● **TASK PROMPT**
The answer must be the full data, restated word for word, with no pictures in it.

● **TASK INPUT**
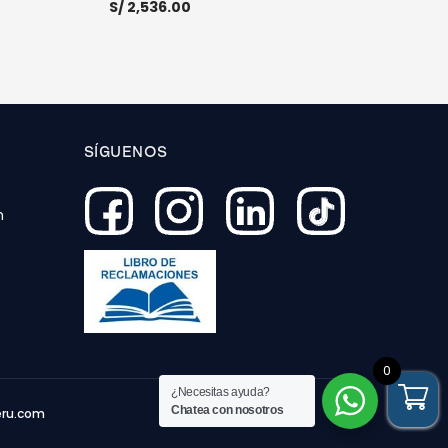
S/
2,536.00
E INFO
AÑADIR AL CARRITO
MORE INFO
SÍGUENOS
O
m
0
¿Necesitas ayuda?
Chatea con nosotros
ru.com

● **WRITTEN SOLUTION**
S/
2,536.00
E INFO
AÑADIR AL CARRITO
MORE INFO
SÍGUENOS
O
m
0
¿Necesitas ayuda?
Chatea con nosotros
ru.com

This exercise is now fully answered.